The issues around travel budgets is the direct responsibility of the Board, and voters are right to expect immediate changes that address the institutional issues that led to this failure.
The academic performance is only secondarily the Board’s concern, however. They are not responsible for righting that ship. They are responsible for the person whose job it is to right the ship — the district superintendent.
That change needs to occur is obvious; how that change is to occur is less obvious. As new school board members, Amy Langdon and Andrew Wolfenbarger will need to exercise some patience as they learn their new roles and weigh the options before them.
What happened in Spotsylvania County the past five years should be in the backs of their minds. Handled well, this Board can be part of putting this school district on track. Handled poorly, Fredericksburg could find itself devolving into a recriminating culture war that will only spiral and delay the improvements the district requires.
Spotsylvania — Coming in Hot
Over the past year, the Spotsylvania School Board has begun to find some stability. Under the direction of Chair Megan Jackson, meetings have run smoother and the district has made significant changes in adjusting hiring policies, supporting its teaching staff, and recentering the district on its students as opposed to external political struggles.
Whether the district continues on this growth trajectory or again finds itself pitting parents against teachers depends in part on the three new Board members — Lawrence DiBella, Jennifer Morgan Craig-Ford, and Rich Lieberman.
None enters the job with experience as a teacher or with a background in education policy. This is not to question their ability to serve; it is to say that as new members of a School Board overseeing a system with a roughly $500 million budget, some 25,000 students and more than 4,000 faculty and staff, and subject to a wide range of federal and state policies that are currently undergoing a rapid remaking each has a great deal to learn.

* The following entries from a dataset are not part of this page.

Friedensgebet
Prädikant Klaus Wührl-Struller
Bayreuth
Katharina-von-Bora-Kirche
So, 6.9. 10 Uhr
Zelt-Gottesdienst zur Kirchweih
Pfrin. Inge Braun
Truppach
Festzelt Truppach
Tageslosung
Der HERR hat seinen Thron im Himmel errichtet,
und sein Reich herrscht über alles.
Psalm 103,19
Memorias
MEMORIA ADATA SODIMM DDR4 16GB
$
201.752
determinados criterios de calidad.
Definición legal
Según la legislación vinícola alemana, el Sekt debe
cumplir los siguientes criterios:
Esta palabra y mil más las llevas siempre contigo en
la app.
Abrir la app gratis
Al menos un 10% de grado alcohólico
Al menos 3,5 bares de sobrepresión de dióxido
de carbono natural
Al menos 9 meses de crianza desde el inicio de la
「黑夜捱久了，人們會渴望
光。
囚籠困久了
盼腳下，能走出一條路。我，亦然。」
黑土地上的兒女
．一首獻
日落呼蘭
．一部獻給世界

Let them spend some time learning. Not just the ins and outs of how a public school system operates but also learning what is and isn’t their role.

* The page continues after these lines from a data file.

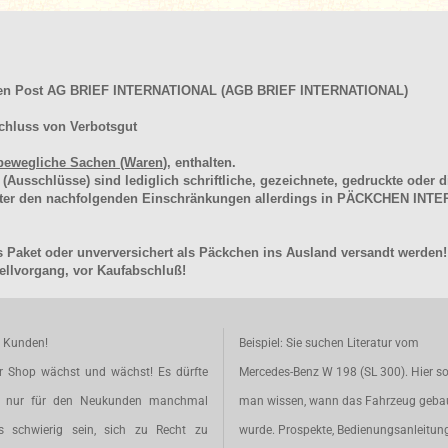
hen Post AG BRIEF INTERNATIONAL (AGB BRIEF INTERNATIONAL)
chluss von Verbotsgut
bewegliche Sachen (Waren
), enthalten.
schlüsse) sind lediglich schriftliche, gezeichnete, gedruckte oder di
unter den nachfolgenden Einschränkungen allerdings in PÄCKCHEN I
 Paket oder unverversichert als Päckchen ins Ausland versandt werden!
llvorgang, vor Kaufabschluß!
e Kunden!
Beispiel: Sie suchen Literatur vom
r Shop wächst und wächst! Es dürfte
Mercedes-Benz W 198 (SL 300). Hier so
t nur für den Neukunden manchmal
man wissen, wann das Fahrzeug geba
s schwierig sein, sich zu Recht zu
wurde. Prospekte, Bedienungsanleitun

The Board’s role is not to set curriculum, interview and interact with principals and staff, or re-litigate the decisions of previous Boards. Its role is to ensure that Board policies are correct, that teachers and administrators are appropriately supported and funded, and that they serve as conduits between their constituents’ concerns and the superintendent.
If this new Board stays focused on continuing to recover, the district can begin to make the significant educational steps it needs to take. The superintendent’s record of success in numerous schools and districts prior to arriving here suggests that those gains are within reach.
Should the new members come in hot, however, re-litigating prior decisions and breathing air into the anti-public-school positions and conspiratorial thinking that is never far from this board, the positive strides made the prior year will be in jeopardy.
Boards Work Best When They Grow
Because board members are elected, politics will always be at play. But once elected, school board members in particular need to shift their focus from politics to the work at hand — overseeing and supporting the institutions they are charged to protect.
In Spotsylvania particularly, the district and its employees have been through enough turmoil. Novice board members coming in have much to learn. For a few months at least, there’s value is staying quiet and learning.
In Fredericksburg, the new board members face a district in distress. That the Board will need to make some significant decisions this year seems apparent. But that decisions must be made only underscores the importance of taking one’s time and moving thoughtfully forward as a unit.
There’s enough turmoil in education — let the incoming and existing school board members in Fredericksburg and Spotsylvania remember that.